A recent edition of The Economist featured an article on a series of studies conducted by Roland Fryer, a tenured African American economics professor at Harvard. Fryer was concerned that his own encounters with police as a teenager might color his views on the use of force by police officers in dealing with blacks and other minorities. His first study reviewed and analyzed five million cases from New York City from 2003 to 2013. The raw data indicated that blacks and Hispanics were 50% more likely to encounter non-lethal uses of force than were whites. Even after analyzing the data to account for factors such as attempted assault on an officer or flight to avoid arrest, blacks were still some 17% more likely to incur the use of force than were whites, and even in the case of blacks reported to be perfectly compliant by police, such blacks were 21% more likely to have some force used against them than were whites.
Another study, by Ted Miller of the Pacific Institute for Research and Evaluation, reached a similar conclusion about the disproportionate stopping and harassing of minorities.
But the most shocking figures to Fryer were those uncovered when the two separate research teams he supervised looked into the over 1300 shootings by police in ten police departments from 2000 to 2015, including the cities of Houston and Los Angeles. The raw data found that blacks weren’t any more likely to be shot by an officer than non-blacks. Fryer then dug deeper, looking through 6000 incident reports from Houston, looking at all incidents involving shooting, Tasers, or other situations where lethal force could have been justifiably used, but was not. The result remained the same. Black suspects were actually less likely to have been shot than non-black subjects, and similar results appeared in the other police districts studied.
In effect, racial bias appeared in all kinds of situations – except in the case of shootings or where police used or might have used guns or Tasers. Why was there this difference?
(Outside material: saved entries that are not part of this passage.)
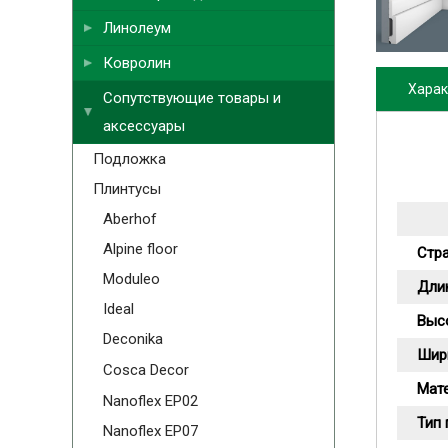
Линолеум
Ковролин
Харак
Сопутствующие товары и
аксессуары
Подложка
Плинтусы
Aberhof
Alpine floor
Стр
Moduleo
Длин
Ideal
Выс
Deconika
Шир
Cosca Decor
Мат
Nanoflex EP02
Тип
Nanoflex EP07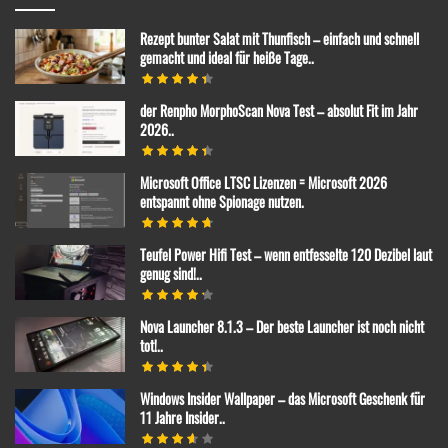
Rezept bunter Salat mit Thunfisch – einfach und schnell
gemacht und ideal für heiße Tage..
der Renpho MorphoScan Nova Test – absolut Fit im Jahr
2026..
Microsoft Office LTSC Lizenzen = Microsoft 2026
entspannt ohne Spionage nutzen.
Teufel Power Hifi Test – wenn entfesselte 120 Dezibel laut
genug sind!..
Nova Launcher 8.1.3 – Der beste Launcher ist noch nicht
tot!..
Windows Insider Wallpaper – das Microsoft Geschenk für
11 Jahre Insider..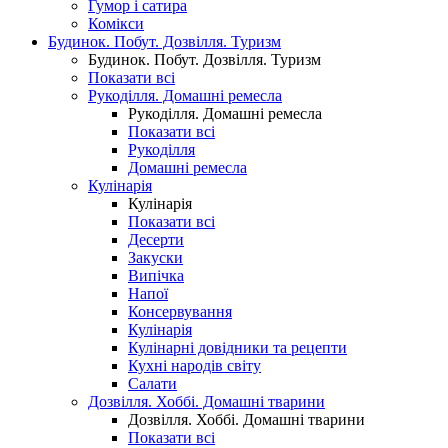
Гумор і сатира
Комікси
Будинок. Побут. Дозвілля. Туризм
Будинок. Побут. Дозвілля. Туризм
Показати всі
Рукоділля. Домашні ремесла
Рукоділля. Домашні ремесла
Показати всі
Рукоділля
Домашні ремесла
Кулінарія
Кулінарія
Показати всі
Десерти
Закуски
Випічка
Напої
Консервування
Кулінарія
Кулінарні довідники та рецепти
Кухні народів світу
Салати
Дозвілля. Хоббі. Домашні тварини
Дозвілля. Хоббі. Домашні тварини
Показати всі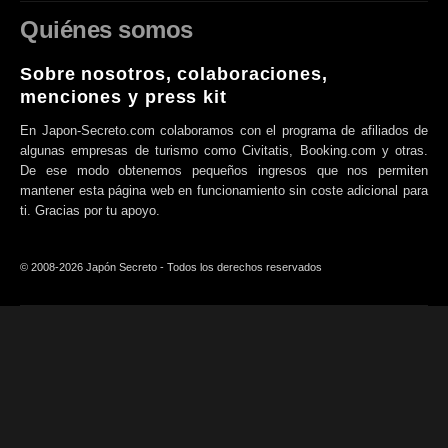
Quiénes somos
Sobre nosotros, colaboraciones,
menciones y press kit
En Japon-Secreto.com colaboramos con el programa de afiliados de
algunas empresas de turismo como Civitatis, Booking.com y otras.
De ese modo obtenemos pequeños ingresos que nos permiten
mantener esta página web en funcionamiento sin coste adicional para
ti. Gracias por tu apoyo.
© 2008-2026 Japón Secreto - Todos los derechos reservados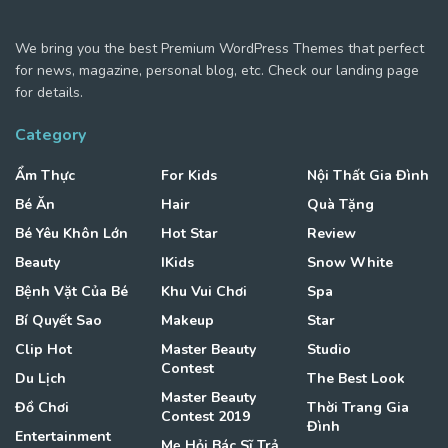
We bring you the best Premium WordPress Themes that perfect
for news, magazine, personal blog, etc. Check our landing page
for details.
Category
Ẩm Thực
For Kids
Nội Thất Gia Đình
Bé Ăn
Hair
Quà Tặng
Bé Yêu Khôn Lớn
Hot Star
Review
Beauty
IKids
Snow White
Bệnh Vặt Của Bé
Khu Vui Chơi
Spa
Bí Quyết Sao
Makeup
Star
Clip Hot
Master Beauty
Studio
Contest
Du Lịch
The Best Look
Master Beauty
Đồ Chơi
Thời Trang Gia
Contest 2019
Đình
Entertainment
Mẹ Hỏi Bác Sĩ Trả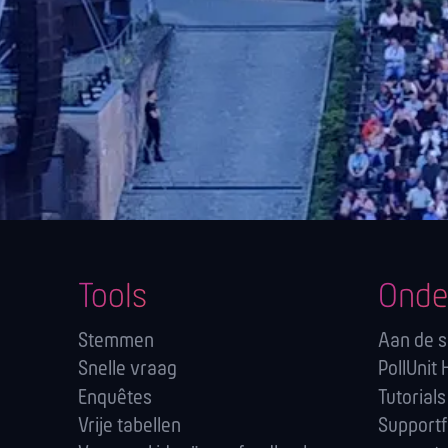
Tools
Onde
Stemmen
Aan de s
Snelle vraag
PollUnit 
Enquêtes
Tutorials
Vrije tabellen
Support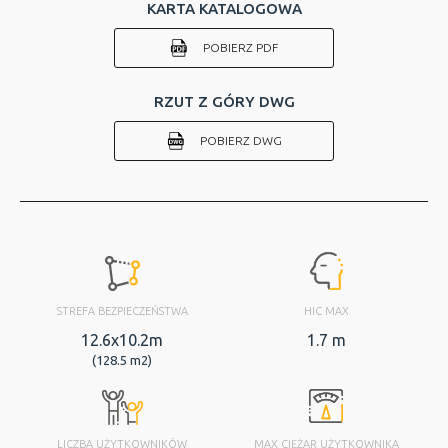
KARTA KATALOGOWA
POBIERZ PDF
RZUT Z GÓRY DWG
POBIERZ DWG
STREFA BEZPIECZEŃSTWA
HIC MAX
12.6x10.2m
1.7 m
(128.5 m2)
LICZBA UŻYTKOWNIKÓW
MAX CIĘŻAR UŻYTKOWNIKA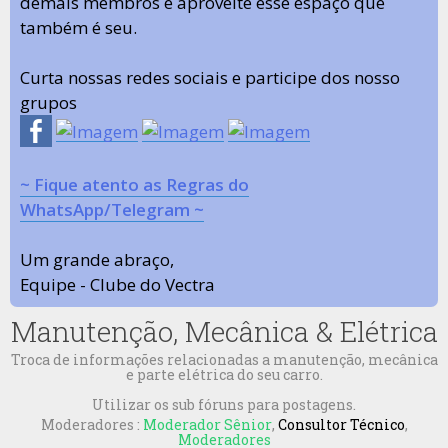
demais membros e aproveite esse espaço que
também é seu.
Curta nossas redes sociais e participe dos nosso
grupos
~ Fique atento as Regras do
WhatsApp/Telegram ~
Um grande abraço,
Equipe - Clube do Vectra
Manutenção, Mecânica & Elétrica
Troca de informações relacionadas a manutenção, mecânica
e parte elétrica do seu carro.
Utilizar os sub fóruns para postagens.
Moderadores :
Moderador Sênior
,
Consultor Técnico
,
Moderadores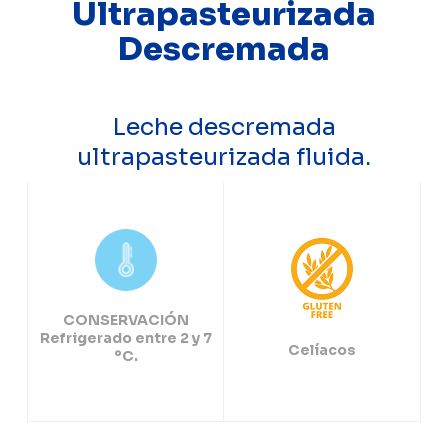
Ultrapasteurizada
Descremada
Leche descremada
ultrapasteurizada fluida.
CONSERVACIÓN
Refrigerado entre 2 y 7
Celíacos
ºC.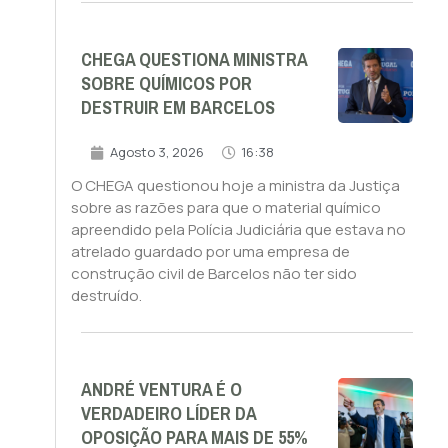
CHEGA QUESTIONA MINISTRA
SOBRE QUÍMICOS POR
DESTRUIR EM BARCELOS
Agosto 3, 2026
16:38
O CHEGA questionou hoje a ministra da Justiça
sobre as razões para que o material químico
apreendido pela Polícia Judiciária que estava no
atrelado guardado por uma empresa de
construção civil de Barcelos não ter sido
destruído.
ANDRÉ VENTURA É O
VERDADEIRO LÍDER DA
OPOSIÇÃO PARA MAIS DE 55%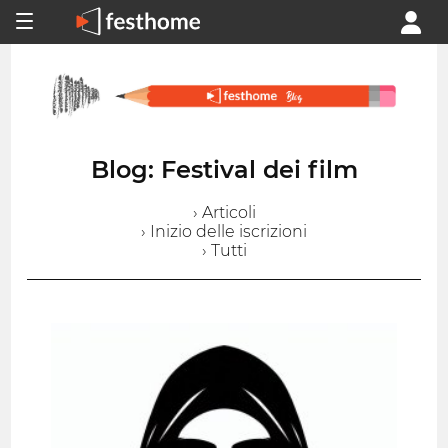
Blog: Festival dei film
› Articoli
› Inizio delle iscrizioni
› Tutti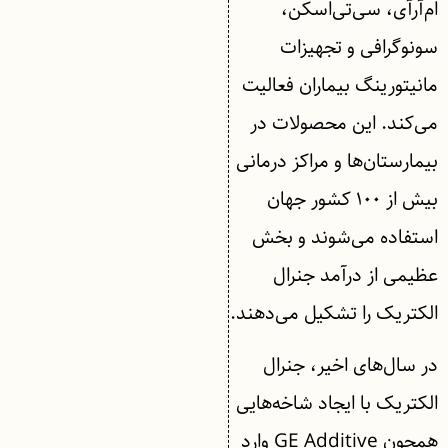
ام‌آرآی، سی‌تی‌اسکن،
سونوگرافی و تجهیزات
مانیتورینگ بیماران فعالیت
می‌کند. این محصولات در
بیمارستان‌ها و مراکز درمانی
بیش از ۱۰۰ کشور جهان
استفاده می‌شوند و بخش
عظیمی از درآمد جنرال
الکتریک را تشکیل می‌دهند.
در سال‌های اخیر، جنرال
الکتریک با ایجاد شاخه‌هایی
همچون GE Additive وارد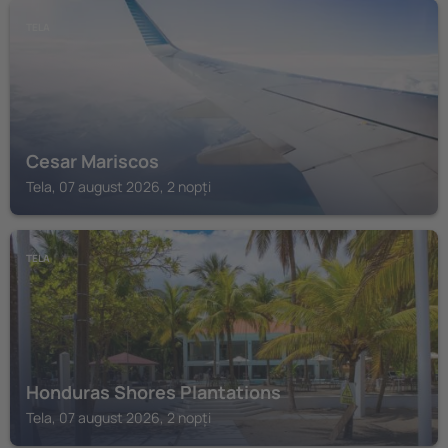
TELA
Cesar Mariscos
Tela, 07 august 2026, 2 nopți
TELA
Honduras Shores Plantations
Tela, 07 august 2026, 2 nopți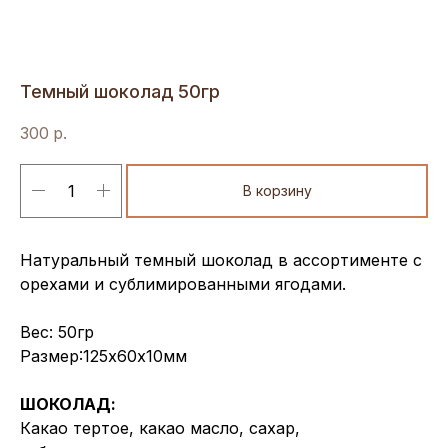
Темный шоколад 50гр
300
р.
В корзину
Натуральный темный шоколад в ассортименте с
орехами и сублимированными ягодами.
Вес: 50гр
Размер:125х60х10мм
ШОКОЛАД:
Какао тертое, какао масло, сахар,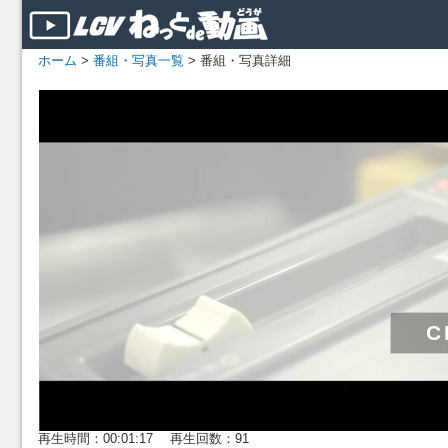
ホーム
>
番組・写真一覧
> 番組・写真詳細
再生時間：00:01:17 再生回数：91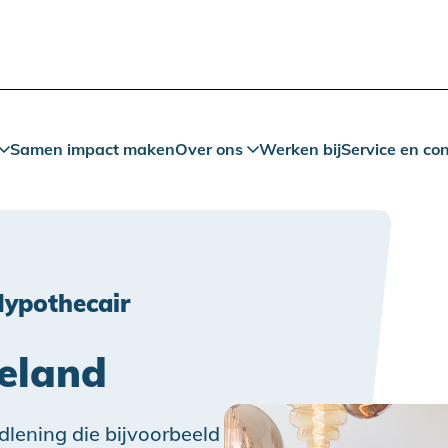
Samen impact maken
Over ons
Werken bij
Service en co
ypothecair
eland
dlening die bijvoorbeeld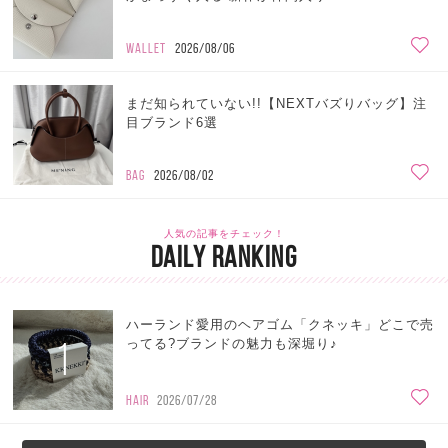
WALLET
2026/08/06
まだ知られていない!!【NEXTバズりバッグ】注
目ブランド6選
BAG
2026/08/02
人気の記事をチェック！
DAILY RANKING
ハーランド愛用のヘアゴム「クネッキ」どこで売
1
ってる?ブランドの魅力も深堀り♪
HAIR
2026/07/28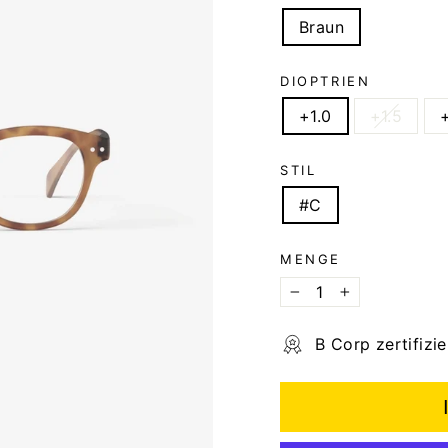
Braun
DIOPTRIEN
+1.0
+1.5
STIL
#C
MENGE
−
+
B Corp zertifizie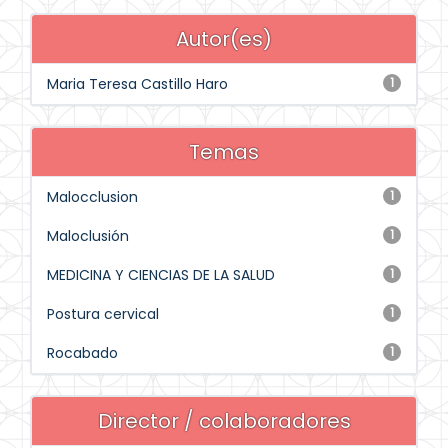
Autor(es)
Maria Teresa Castillo Haro
1
Temas
Malocclusion
1
Maloclusión
1
MEDICINA Y CIENCIAS DE LA SALUD
1
Postura cervical
1
Rocabado
1
Director / colaboradores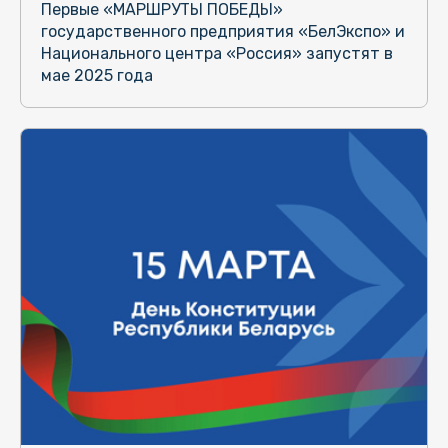
Первые «МАРШРУТЫ ПОБЕДЫ»
государственного предприятия «БелЭкспо» и
Национального центра «Россия» запустят в
мае 2025 года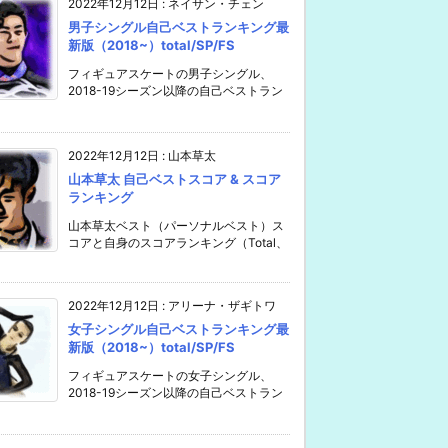
2022年12月12日
:
ネイサン・チェン
男子シングル自己ベストランキング最
新版（2018~）total/SP/FS
フィギュアスケートの男子シングル、
2018-19シーズン以降の自己ベストラン
2022年12月12日
:
山本草太
山本草太 自己ベストスコア & スコア
ランキング
山本草太ベスト（パーソナルベスト）ス
コアと自身のスコアランキング（Total、
2022年12月12日
:
アリーナ・ザギトワ
女子シングル自己ベストランキング最
新版（2018~）total/SP/FS
フィギュアスケートの女子シングル、
2018-19シーズン以降の自己ベストラン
Fryer suggests that the reason is that incidents involving guns and Tasers all require higher-level review and that all police officers are well aware of that, and therefore take more care in dealing with such incidents, whereas less violent situations seldom see that kind of review. If that is the case, then the growing use of body cameras by police may also lead to a more equal treatment of blacks and other minorities.
But the problem of violence between police and those detained or arrested isn’t exactly one-sided. Miller pointed out that on average, every day, three people die and 150 people are treated at a hospital because they are injured by police, for total number of 55,000 annually. At the same time, Miller’s study showed that in 2012, an estimated 67,000 law enforcement personnel were assaulted, with 18,600 medically treated for injury and 48 killed. All of this shows, at least to me, that, yes, there’s a definite problem, and remedying it will be anything but quick or simple.